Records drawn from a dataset
....

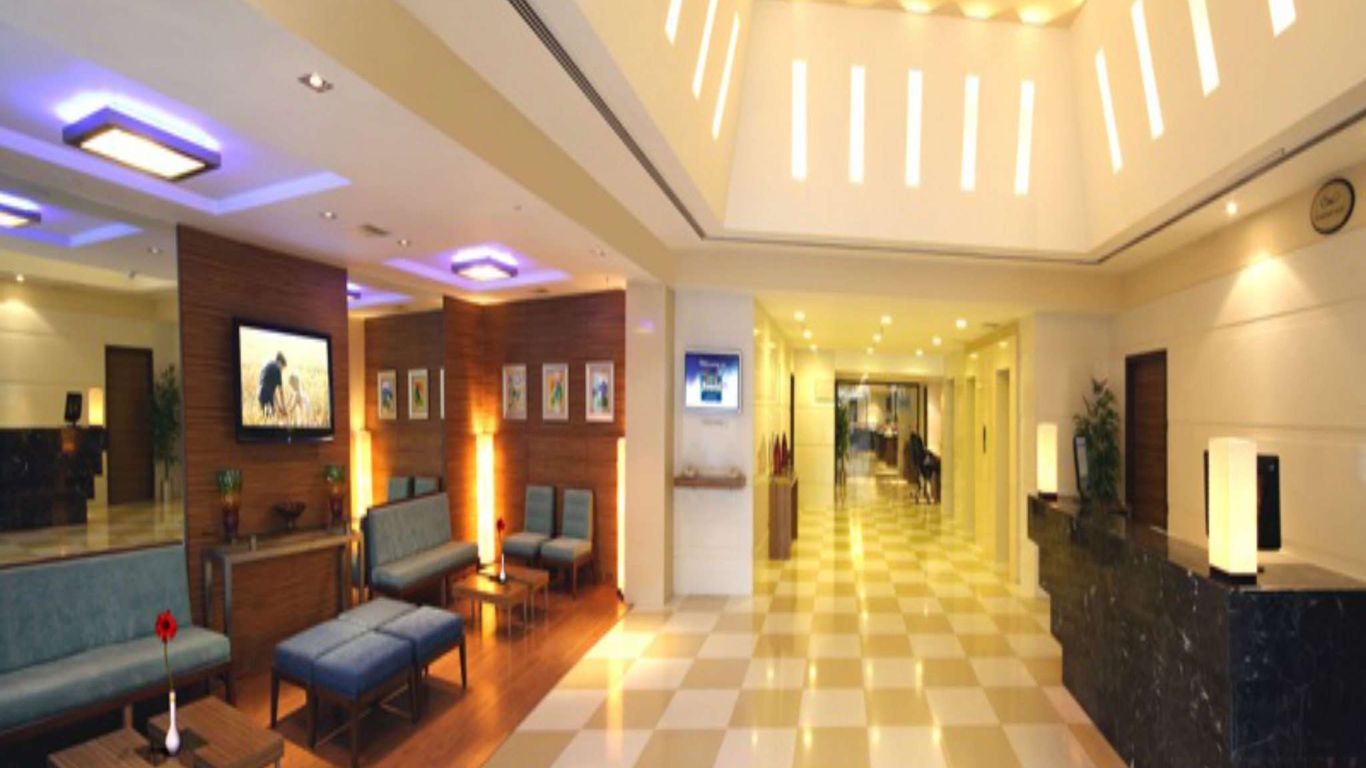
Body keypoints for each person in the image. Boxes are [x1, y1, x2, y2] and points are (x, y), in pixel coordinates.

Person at [257, 352, 287, 422]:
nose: (282, 370)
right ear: (280, 362)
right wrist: (283, 407)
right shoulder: (277, 369)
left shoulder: (268, 364)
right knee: (270, 419)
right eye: (282, 367)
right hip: (267, 394)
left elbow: (273, 392)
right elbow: (281, 391)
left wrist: (279, 406)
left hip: (260, 393)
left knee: (266, 418)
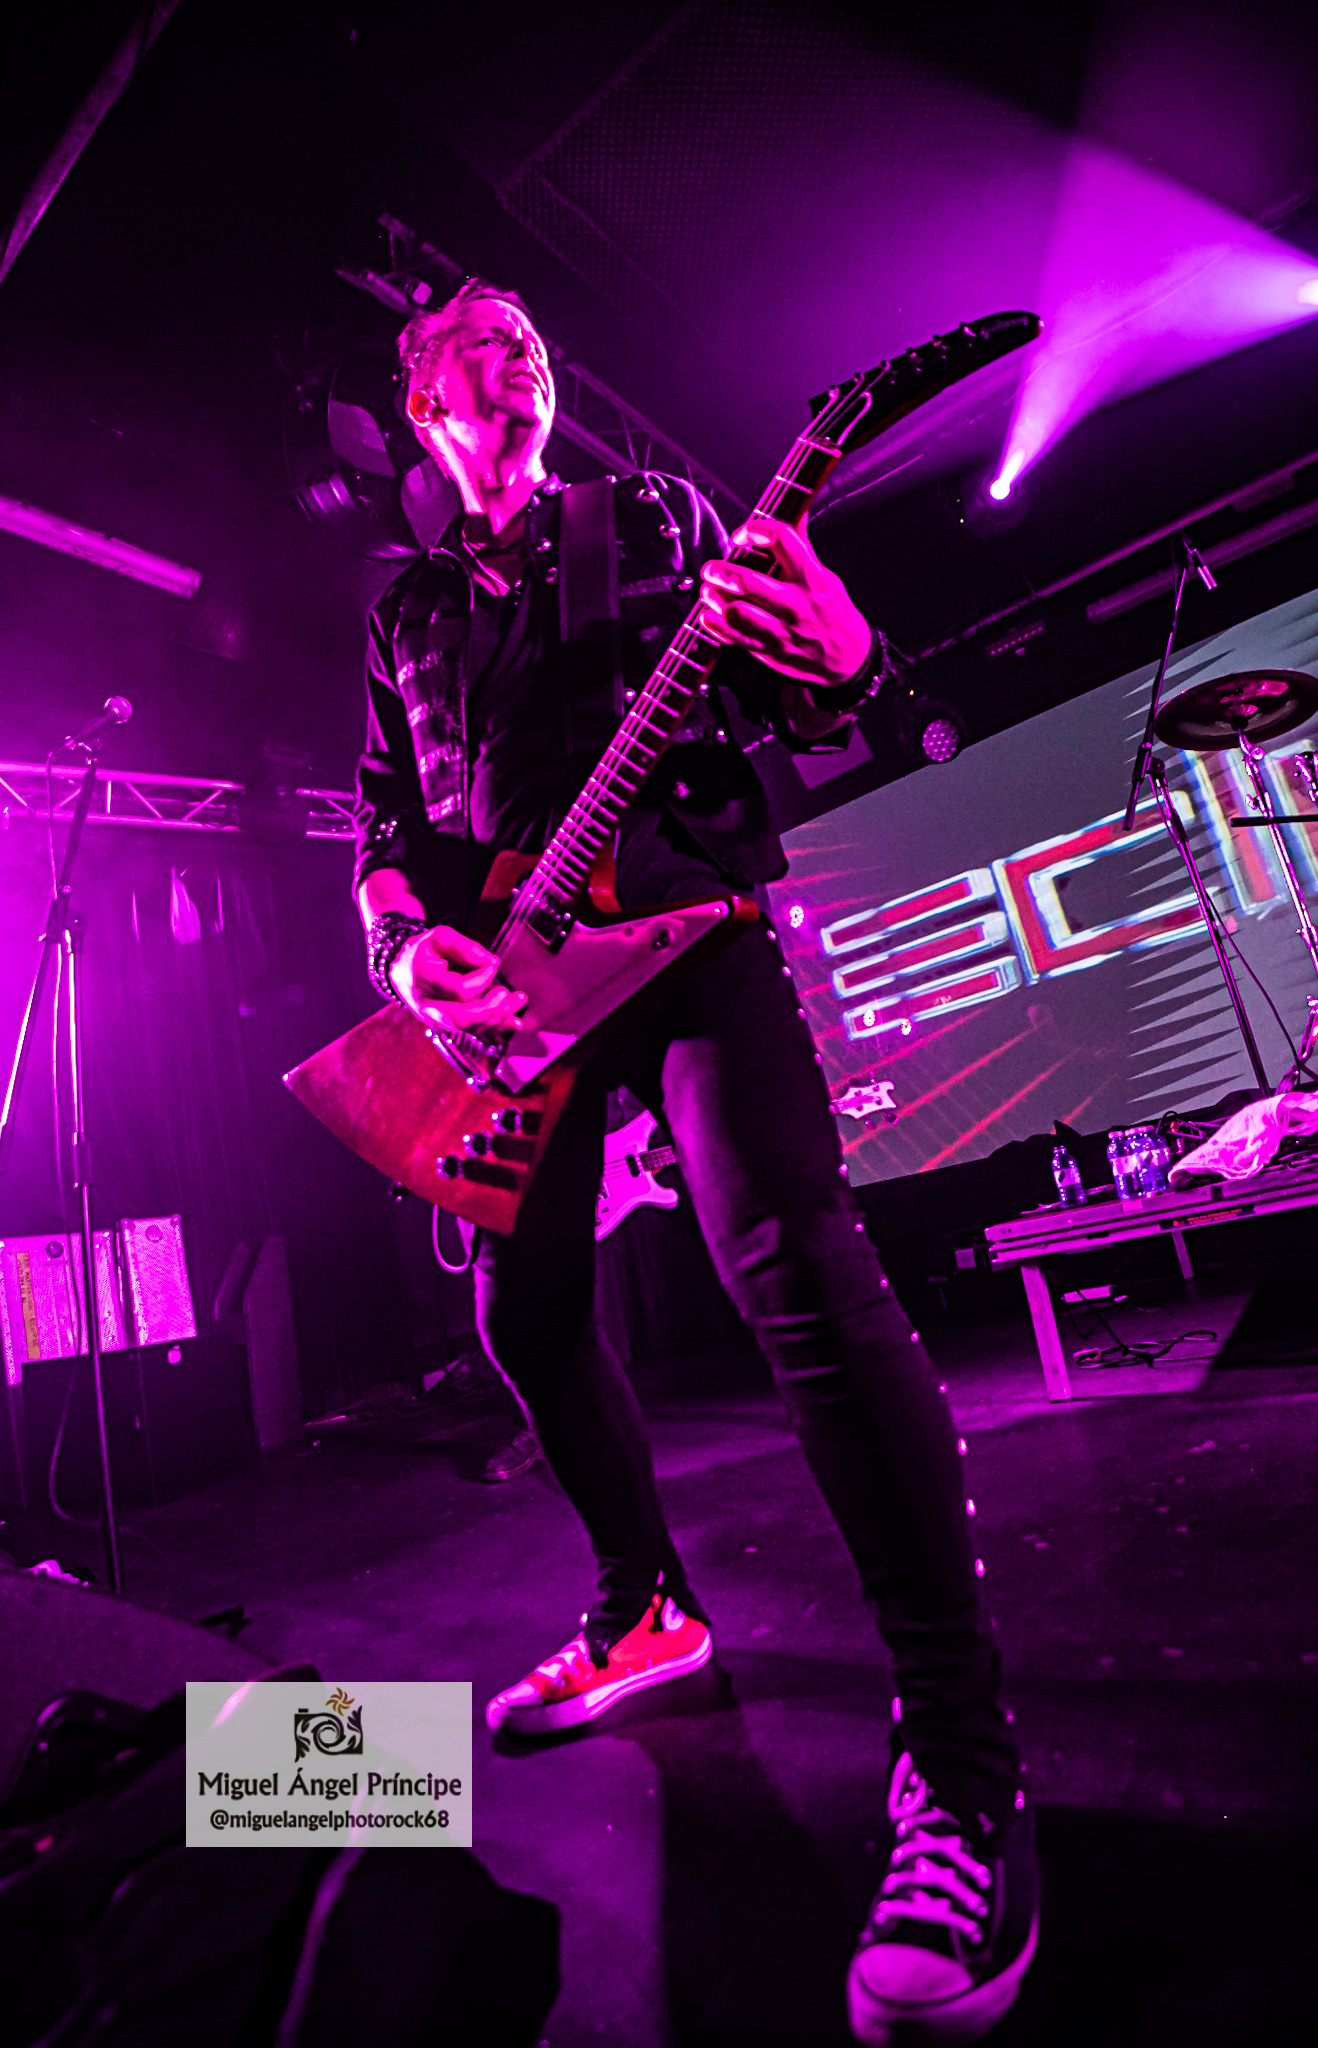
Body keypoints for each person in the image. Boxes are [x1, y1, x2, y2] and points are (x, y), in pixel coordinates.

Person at [353, 279, 1037, 2046]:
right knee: (523, 1317)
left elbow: (809, 707)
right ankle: (642, 1606)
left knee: (789, 1261)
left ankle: (960, 1761)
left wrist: (846, 656)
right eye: (477, 343)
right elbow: (387, 826)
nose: (515, 355)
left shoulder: (645, 518)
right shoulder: (406, 608)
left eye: (529, 337)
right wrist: (405, 953)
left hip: (681, 931)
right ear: (424, 402)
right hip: (516, 993)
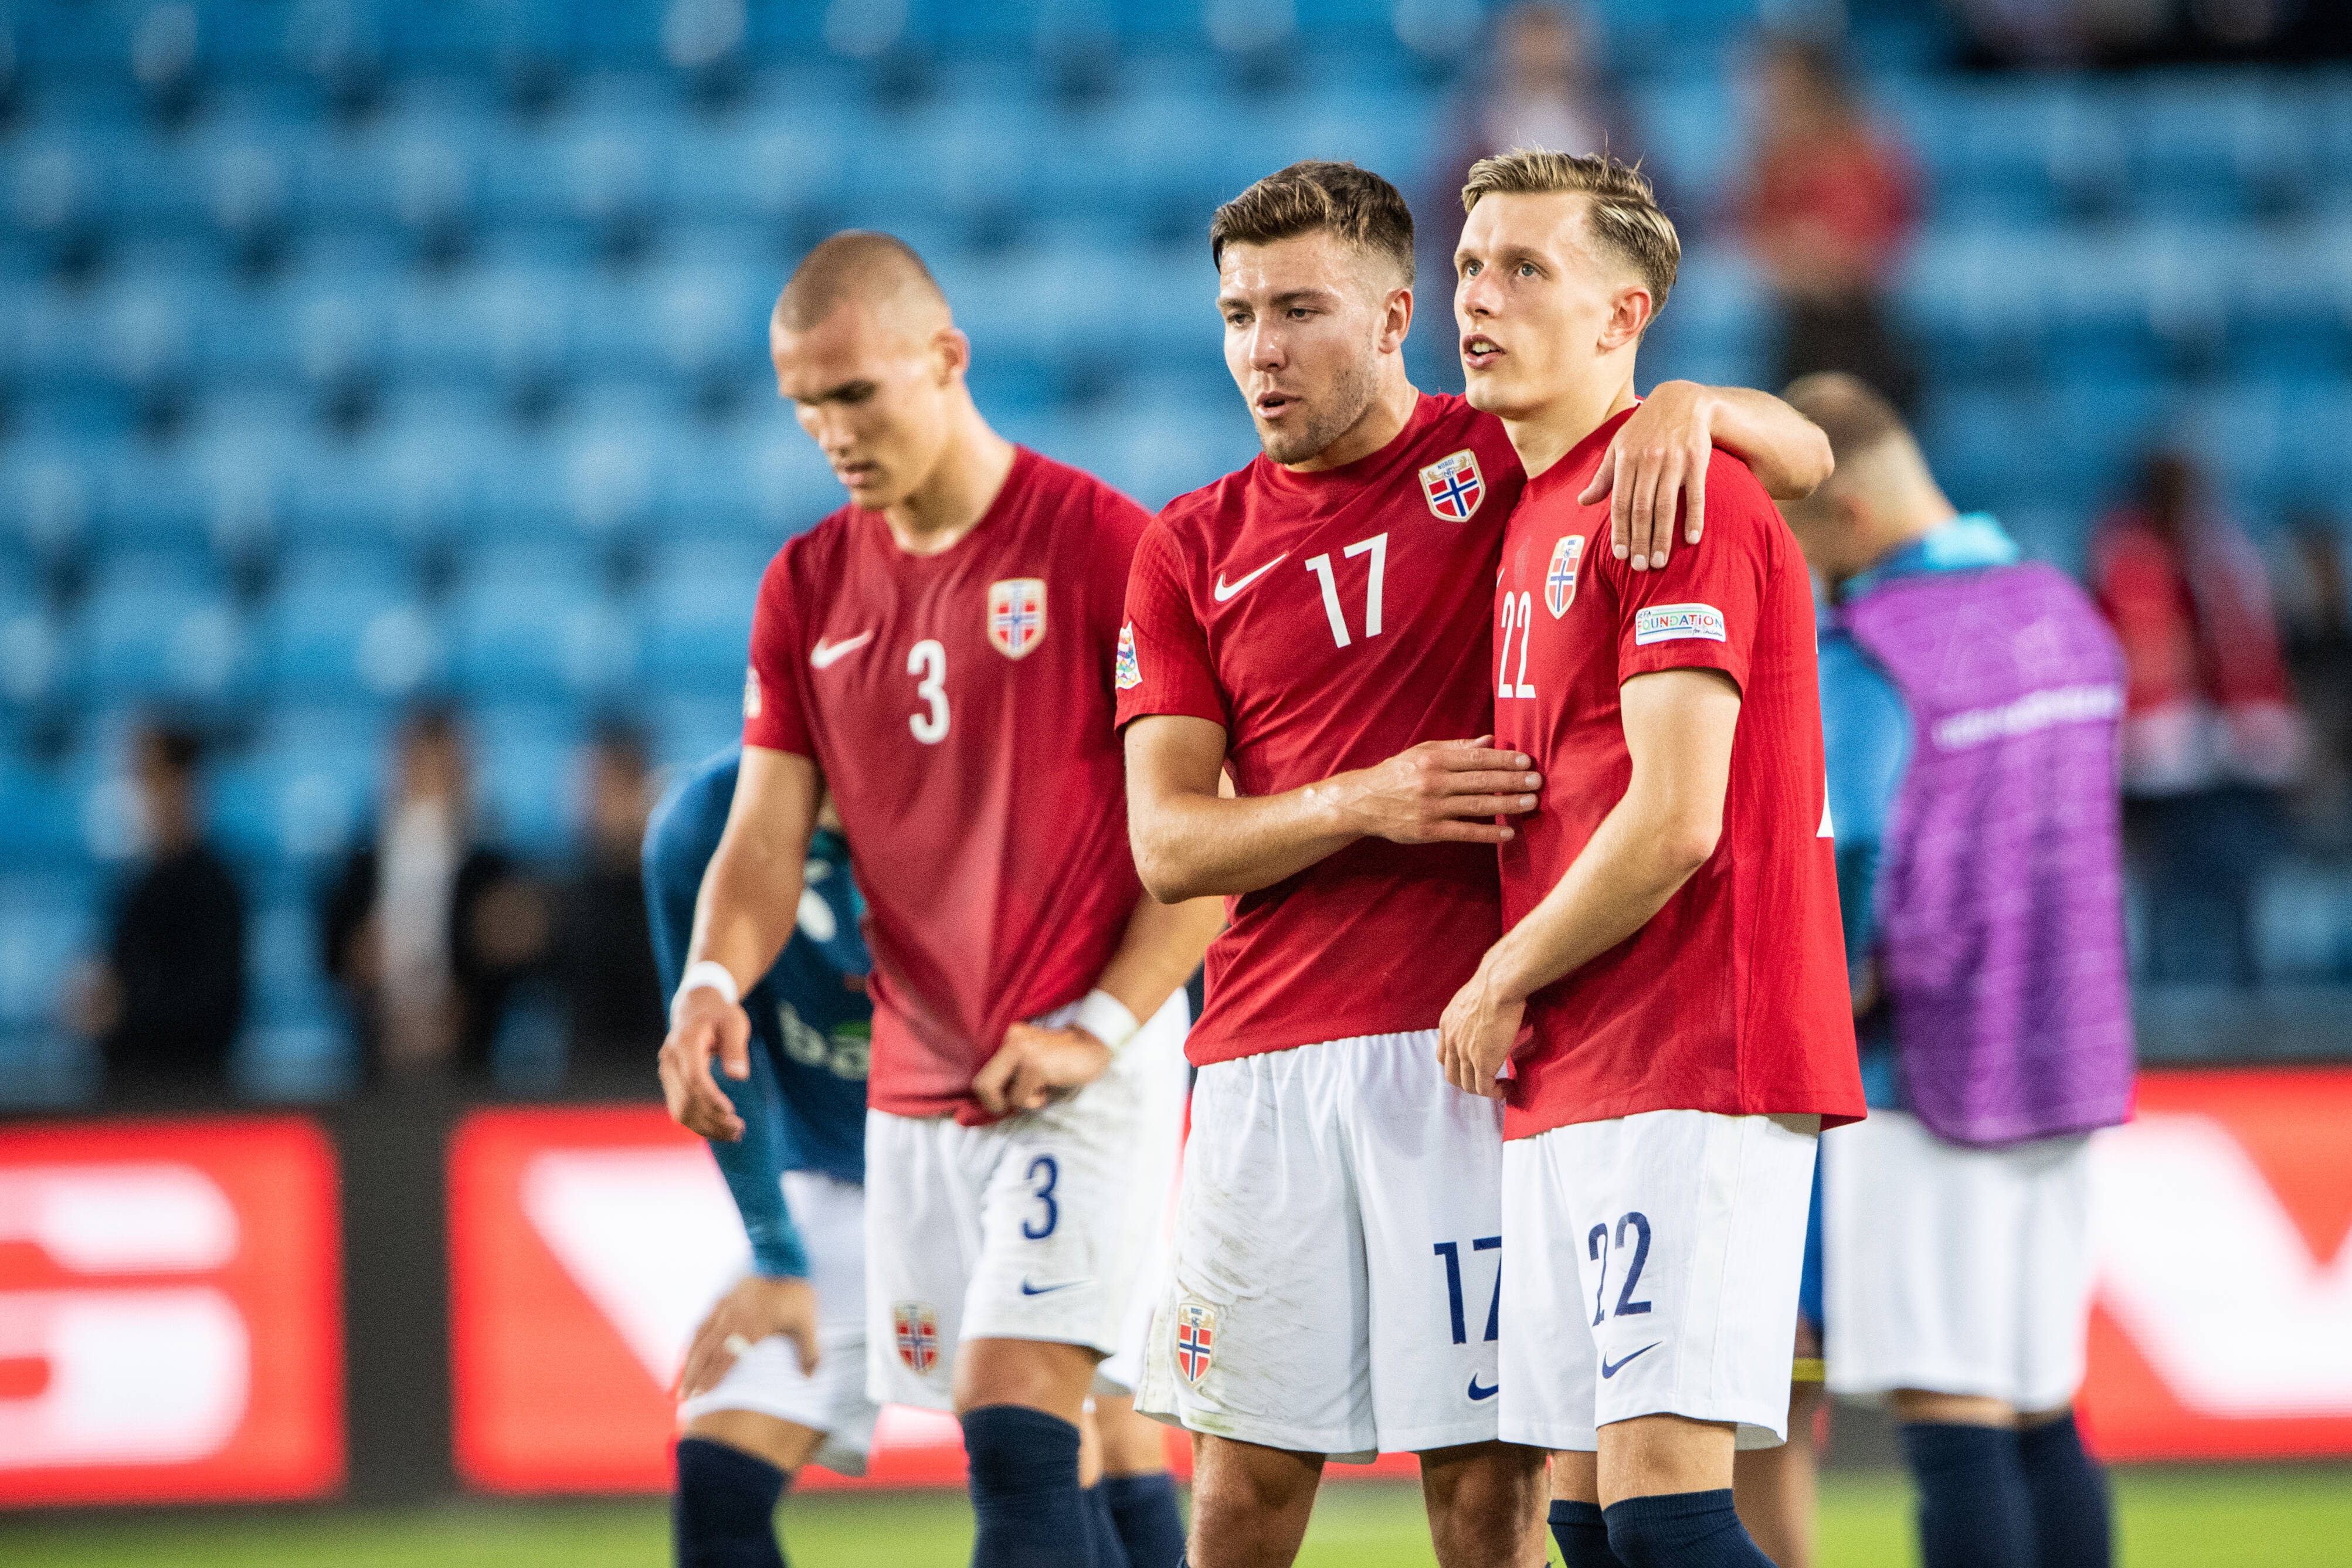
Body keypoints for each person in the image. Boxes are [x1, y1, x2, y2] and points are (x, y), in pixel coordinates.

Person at [1118, 159, 1831, 1568]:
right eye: (1238, 314)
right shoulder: (1187, 546)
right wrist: (1360, 800)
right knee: (1241, 1492)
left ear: (1393, 319)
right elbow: (1165, 845)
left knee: (1500, 1497)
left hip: (1477, 1052)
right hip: (1266, 1058)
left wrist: (1698, 402)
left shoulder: (1514, 456)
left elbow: (1803, 459)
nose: (1262, 348)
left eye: (1300, 309)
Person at [659, 232, 1217, 1568]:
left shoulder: (1100, 545)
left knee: (1020, 1424)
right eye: (806, 407)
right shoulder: (806, 587)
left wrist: (1104, 1024)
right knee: (1066, 1431)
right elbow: (760, 839)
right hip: (919, 1085)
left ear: (947, 358)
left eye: (856, 395)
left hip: (1088, 1058)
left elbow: (1201, 832)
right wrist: (709, 982)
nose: (832, 433)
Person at [1435, 150, 1864, 1568]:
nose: (1477, 298)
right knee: (1587, 1520)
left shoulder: (1674, 489)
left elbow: (1680, 818)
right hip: (1580, 1057)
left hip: (1698, 1044)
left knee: (1672, 1517)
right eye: (1468, 267)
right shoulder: (1534, 502)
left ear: (1624, 317)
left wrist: (1501, 969)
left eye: (1523, 270)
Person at [1782, 372, 2131, 1568]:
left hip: (1925, 1073)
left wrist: (1823, 995)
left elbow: (1854, 840)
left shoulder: (1877, 643)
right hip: (2071, 1053)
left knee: (1950, 1423)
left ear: (1849, 517)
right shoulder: (2063, 609)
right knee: (2039, 1408)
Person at [647, 747, 877, 1568]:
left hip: (992, 1156)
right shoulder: (699, 826)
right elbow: (716, 1062)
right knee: (717, 1474)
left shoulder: (977, 786)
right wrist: (777, 1252)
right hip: (838, 1183)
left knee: (1074, 1459)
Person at [2089, 450, 2305, 985]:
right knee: (2159, 899)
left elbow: (2247, 656)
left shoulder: (2222, 551)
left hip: (2227, 762)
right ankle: (2159, 1007)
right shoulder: (2125, 555)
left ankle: (2250, 1008)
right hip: (2149, 768)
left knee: (2237, 888)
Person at [323, 704, 548, 1082]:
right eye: (420, 765)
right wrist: (358, 966)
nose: (431, 780)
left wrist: (470, 999)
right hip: (376, 1068)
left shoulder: (492, 868)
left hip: (471, 1067)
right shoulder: (359, 864)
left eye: (443, 767)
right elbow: (334, 956)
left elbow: (519, 961)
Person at [1736, 38, 1920, 415]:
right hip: (1796, 328)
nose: (1767, 96)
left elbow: (1875, 248)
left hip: (1862, 325)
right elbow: (1756, 243)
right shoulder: (1769, 161)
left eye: (1780, 84)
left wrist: (1816, 257)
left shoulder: (1863, 152)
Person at [78, 722, 247, 1103]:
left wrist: (124, 1011)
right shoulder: (134, 887)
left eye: (152, 776)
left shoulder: (218, 890)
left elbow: (214, 1009)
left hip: (191, 1101)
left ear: (184, 783)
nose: (143, 792)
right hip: (127, 1094)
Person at [558, 718, 668, 1089]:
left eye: (618, 787)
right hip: (583, 1089)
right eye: (597, 787)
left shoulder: (674, 889)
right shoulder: (564, 895)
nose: (606, 804)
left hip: (658, 1088)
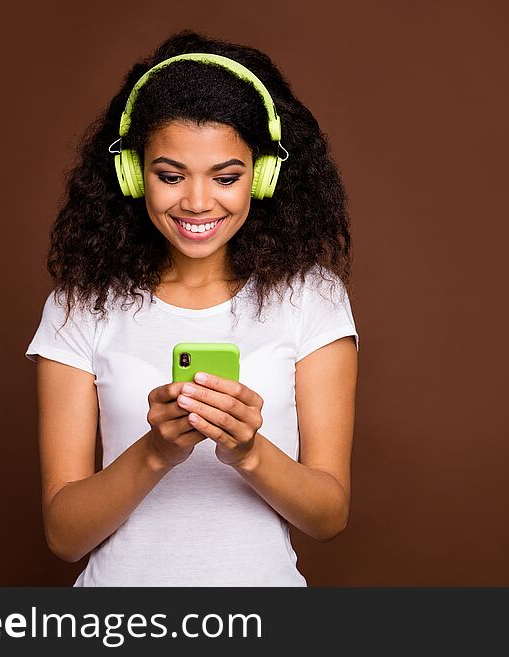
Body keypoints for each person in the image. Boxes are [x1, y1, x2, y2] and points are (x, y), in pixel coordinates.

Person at [24, 29, 359, 586]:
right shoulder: (78, 306)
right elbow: (64, 535)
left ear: (264, 175)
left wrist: (248, 451)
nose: (198, 202)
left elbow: (328, 517)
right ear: (134, 175)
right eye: (171, 175)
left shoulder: (312, 300)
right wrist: (157, 451)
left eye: (226, 177)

....

→ **TASK GOAL**:
Would you please reproduce the entries above, starting at the line with "left wrist: (846, 656)" and stopping after the line with "left elbow: (1680, 818)"? Omit any pictures.

→ **TASK OUTPUT**:
left wrist: (846, 656)
right eye: (477, 343)
right elbow: (387, 826)
nose: (515, 355)
left shoulder: (645, 518)
right shoulder: (406, 608)
left eye: (529, 337)
right wrist: (405, 953)
left hip: (681, 931)
right ear: (424, 402)
right hip: (516, 993)
Body keypoints for each person in the image. Boxes are [x1, y1, x2, y2] and points are (x, y), in pixel coordinates.

Person at [1118, 159, 1831, 1568]:
right eye: (1238, 314)
right shoulder: (1187, 546)
right wrist: (1360, 800)
right knee: (1241, 1492)
left ear: (1393, 319)
right elbow: (1165, 845)
left knee: (1500, 1497)
left hip: (1477, 1052)
right hip: (1266, 1058)
left wrist: (1698, 402)
left shoulder: (1514, 456)
left elbow: (1803, 459)
nose: (1262, 348)
left eye: (1300, 309)
Person at [659, 232, 1217, 1568]:
left shoulder: (1100, 545)
left knee: (1020, 1424)
right eye: (806, 407)
right shoulder: (806, 587)
left wrist: (1104, 1024)
right knee: (1066, 1431)
right elbow: (760, 839)
right hip: (919, 1085)
left ear: (947, 358)
left eye: (856, 395)
left hip: (1088, 1058)
left elbow: (1201, 832)
right wrist: (709, 982)
nose: (832, 433)
Person at [1435, 150, 1864, 1568]:
nose: (1477, 298)
right knee: (1587, 1520)
left shoulder: (1674, 489)
left elbow: (1680, 818)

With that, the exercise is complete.